Figure 1 shows how the price of capacity in NYC (blue line) and in the rest of the state (black line) has traded over the last 10 years. Note the significant drop in capacity prices over the last 18 months, which coincides with the bull market that has been in place since the middle of 2020. In this most recent auction, the clearing price for the New York City capacity settled at $5.16 per kW per month, the lowest summer capacity settlement in the past decade. The rest of New York State, known as the New York Control Area (NYCA), cleared at $3.40 per kW per month, slightly below where summer of 2021’s auction price.
Figure 1: NYISO Capacity Market December '11 to September '22 Strip from 5
Capacity prices in New York often follow in an inverse relationship to wholesale power prices. The intent of the capacity market is to ensure proper price signals are given to generation owners when reserve margins start to diminish. The reserve margin is the difference between the peak forecasted load and the amount of installed generating capacity available to meet the grid’s electricity demand. When reserve margins are low, financial incentives, in the form of capacity payments, are necessary to ensure there is enough electricity supply to keep up with demand.

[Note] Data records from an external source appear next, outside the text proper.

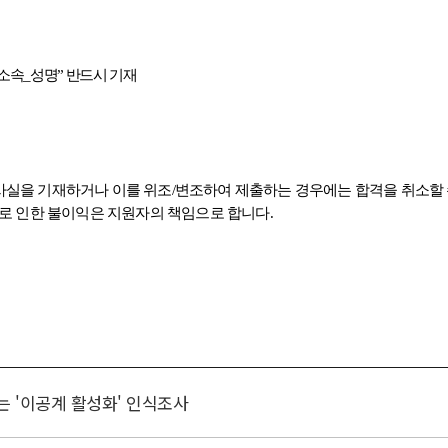
 '이공계 활성화' 인식조사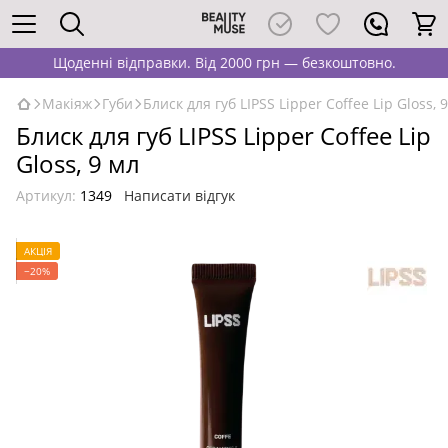
Щоденні відправки. Від 2000 грн — безкоштовно.
Макіяж
Губи
Блиск для губ LIPSS Lipper Coffee Lip Gloss, 
Блиск для губ LIPSS Lipper Coffee Lip
Gloss, 9 мл
Артикул:
1349
Написати відгук
АКЦІЯ
−20%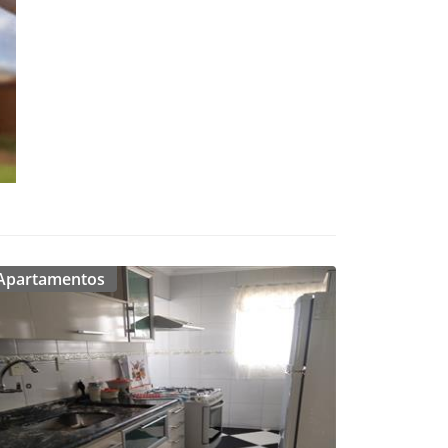
Apartamentos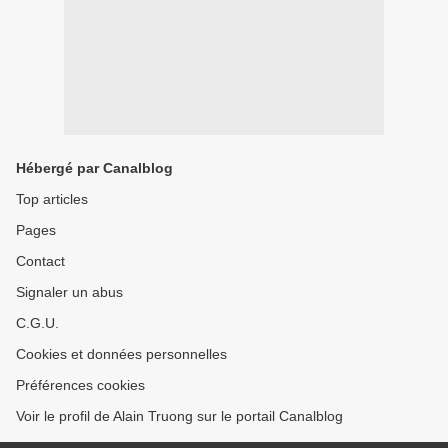
Hébergé par Canalblog
Top articles
Pages
Contact
Signaler un abus
C.G.U.
Cookies et données personnelles
Préférences cookies
Voir le profil de Alain Truong sur le portail Canalblog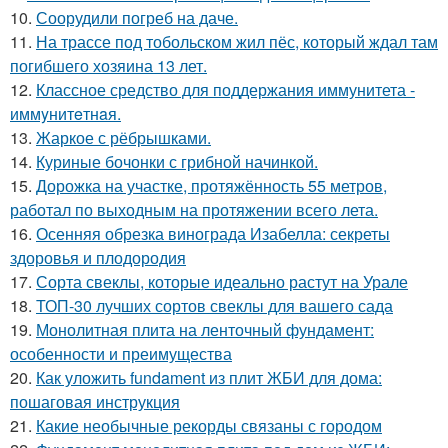
10.
Соорудили погреб на даче.
11.
На трассе под тобольском жил пёс, который ждал там
погибшего хозяина 13 лет.
12.
Классное средство для поддержания иммунитета -
иммyнитeтнaя.
13.
Жаркое с рёбрышками.
14.
Куриные бочонки с грибной начинкой.
15.
Дорожка на участке, протяжённость 55 метров,
работал по выходным на протяжении всего лета.
16.
Осенняя обрезка винограда Изабелла: секреты
здоровья и плодородия
17.
Сорта свеклы, которые идеально растут на Урале
18.
ТОП-30 лучших сортов свеклы для вашего сада
19.
Монолитная плита на ленточный фундамент:
особенности и преимущества
20.
Как уложить fundament из плит ЖБИ для дома:
пошаговая инструкция
21.
Какие необычные рекорды связаны с городом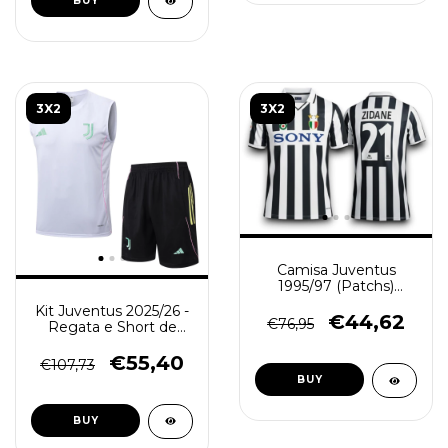
BUY
3X2
3X2
Camisa Juventus
1995/97 (Patchs)
(Zidane/21) - Retrô
Kit Juventus 2025/26 -
Masculina - Branca
€44,62
€76,95
Regata e Short de
Preta
Treino Masculino -
Branco Preto
€55,40
€107,73
BUY
BUY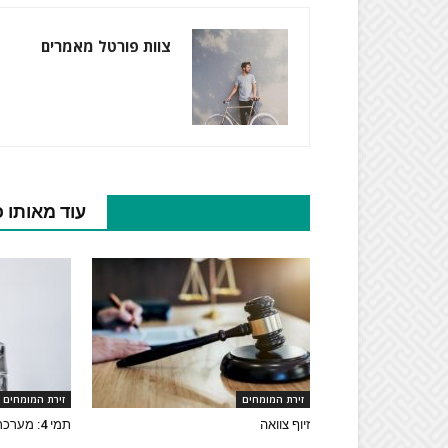
צוות פורטל מאמרים
מאמרים נוספים בנושא
עוד מאותו 
זירת המומחים
זירת המומחים
זיוף צוואה
תמי 4: מערכת סינון מים איכותית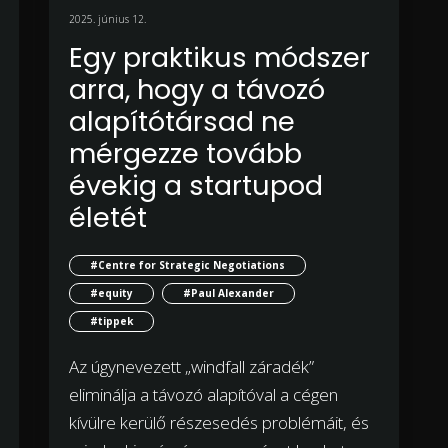
2025. június 12.
Egy praktikus módszer
arra, hogy a távozó
alapítótársad ne
mérgezze tovább
évekig a startupod
életét
#Centre for Strategic Negotiations
#equity
#Paul Alexander
#tippek
Az úgynevezett „windfall záradék”
eliminálja a távozó alapítóval a cégen
kívülre kerülő részesedés problémáit, és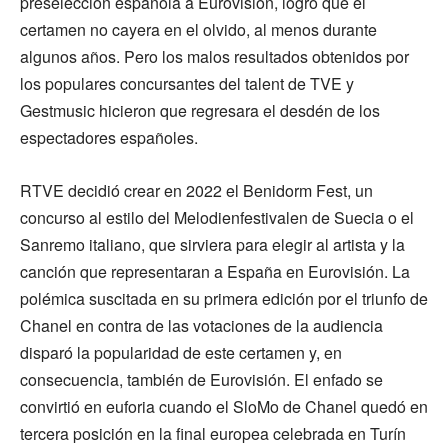
preselección española a Eurovisión, logró que el
certamen no cayera en el olvido, al menos durante
algunos años. Pero los malos resultados obtenidos por
los populares concursantes del talent de TVE y
Gestmusic hicieron que regresara el desdén de los
espectadores españoles.
RTVE decidió crear en 2022 el Benidorm Fest, un
concurso al estilo del Melodienfestivalen de Suecia o el
Sanremo italiano, que sirviera para elegir al artista y la
canción que representaran a España en Eurovisión. La
polémica suscitada en su primera edición por el triunfo de
Chanel en contra de las votaciones de la audiencia
disparó la popularidad de este certamen y, en
consecuencia, también de Eurovisión. El enfado se
convirtió en euforia cuando el SloMo de Chanel quedó en
tercera posición en la final europea celebrada en Turín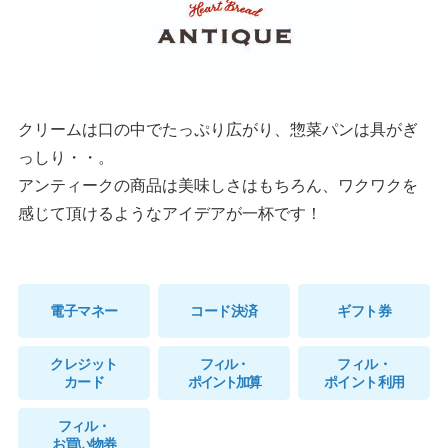
クリームは口の中でたっぷり広がり、惣菜パンは具がぎ
っしり・・。
アンティークの商品は美味しさはもちろん、ワクワクを
感じて頂けるようなアイデアが一杯です！
電子マネー
コード決済
ギフト券
クレジット
フィル・
フィル・
カード
ポイント加算
ポイント利用
フィル・
お買い物券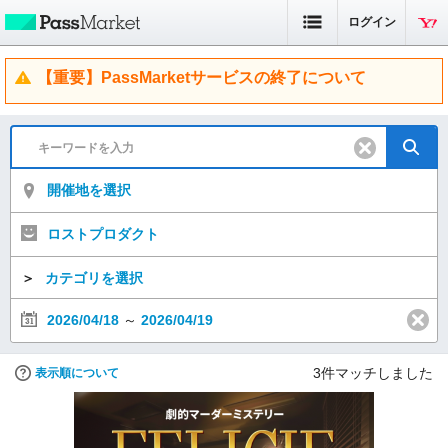
ログイン
【重要】PassMarketサービスの終了について
開催地を選択
ロストプロダクト
＞
カテゴリを選択
2026/04/18
～
2026/04/19
3
件マッチしました
表示順について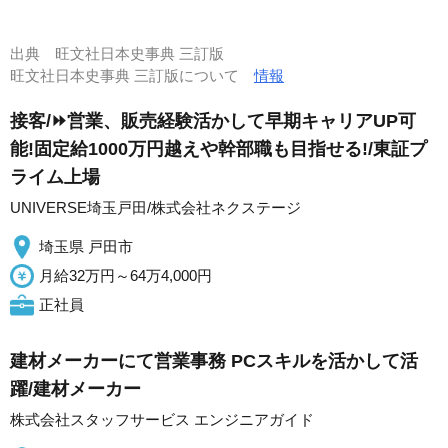
出典
旺文社日本史事典 三訂版
旺文社日本史事典 三訂版について
情報
接客/⏩️営業、販売経験活かして早期キャリアUP可
能!固定給1000万円越えや幹部職も目指せる!/東証プ
ライム上場
UNIVERSE埼玉戸田/株式会社ネクステージ
埼玉県 戸田市
月給32万円～64万4,000円
正社員
建材メーカーにて営業事務 PCスキルを活かして活
躍/建材メーカー
株式会社スタッフサービス エンジニアガイド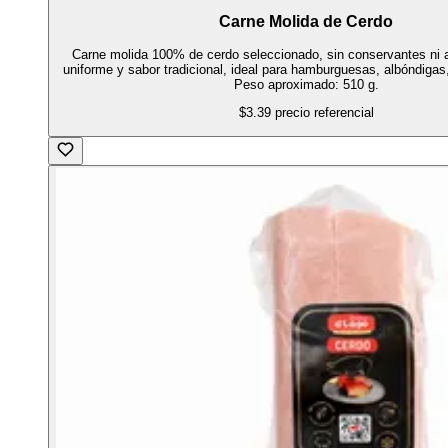
Carne Molida de Cerdo
Carne molida 100% de cerdo seleccionado, sin conservantes ni a
uniforme y sabor tradicional, ideal para hamburguesas, albóndigas
Peso aproximado: 510 g.
$3.39
precio referencial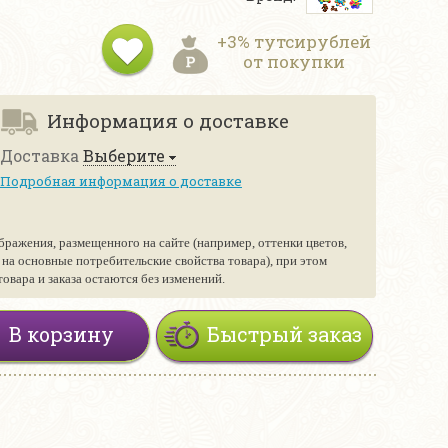
+3% тутсирублей
от покупки
Информация о доставке
Доставка
Выберите
Подробная информация о доставке
бражения, размещенного на сайте (например, оттенки цветов,
е на основные потребительские свойства товара), при этом
вара и заказа остаются без изменений.
В корзину
Быстрый заказ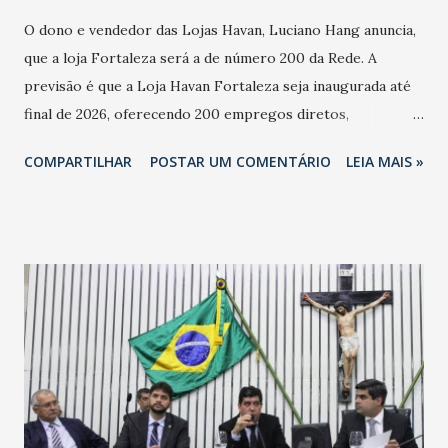
O dono e vendedor das Lojas Havan, Luciano Hang anuncia,
que a loja Fortaleza será a de número 200 da Rede. A
previsão é que a Loja Havan Fortaleza seja inaugurada até
final de 2026, oferecendo 200 empregos diretos,
totalizando na Rede 25 mil vendedores. A localização da
COMPARTILHAR
POSTAR UM COMENTÁRIO
LEIA MAIS »
Havan Fortaleza ainda não foi anunciada oficialmente, mas
fontes extraoficiais indicam, que será na Avenida
Washington Soares-Messejana. Uma coisa é certa: será a
maior loja Havan do Brasil.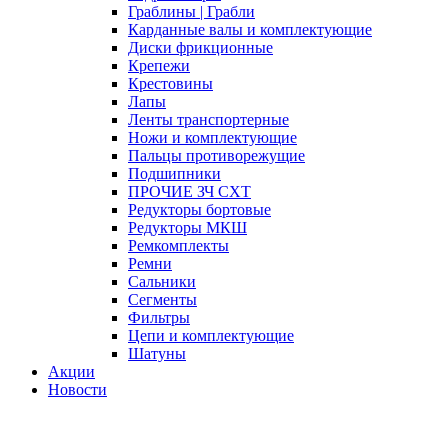
Граблины | Грабли
Карданные валы и комплектующие
Диски фрикционные
Крепежи
Крестовины
Лапы
Ленты транспортерные
Ножи и комплектующие
Пальцы противорежущие
Подшипники
ПРОЧИЕ ЗЧ СХТ
Редукторы бортовые
Редукторы МКШ
Ремкомплекты
Ремни
Сальники
Сегменты
Фильтры
Цепи и комплектующие
Шатуны
Акции
Новости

Therefore, when wholesale power prices are high, generation assets should, in theory, collect higher revenues and need less in the form of capacity payments. Given the exponential rise in energy prices, it was no surprise when NYC's summer 2022 capacity settled near record lows. Figure 2 shows the upward trajectory in wholesale energy prices in New York City for calendar years 2023 to 2027 over the last four years.
Figure 2: Calendar Year Wholesale Electricity Zone J from 5
This current bull market for New York power prices, like many other electricity markets across the country, is driven by increased global demand for US natural gas and the record high prices that demand has produced. Most analysts do not see many bearish indicators to suggest that this market will change direction in the near future. In addition to higher forward electric prices, New York City spot prices for 2022 have been at the highest levels since winter 2014 as shown in Figure 3. The one piece of good news is that this recent drop in capacity prices will provide some relief to a market that has only been going in one direction.
Figure 3: Spot Electricity NYISO Zone J from 5
If you have hedged yourself against the rising wholesale prices with either a fixed price or power hedges, but left open positions on forward capacity in NYC, this is likely the best-case scenario for you. If you still have open positions for both wholesale power and capacity this coming summer, at least record-low capacity prices will help in this time of elevated energy prices.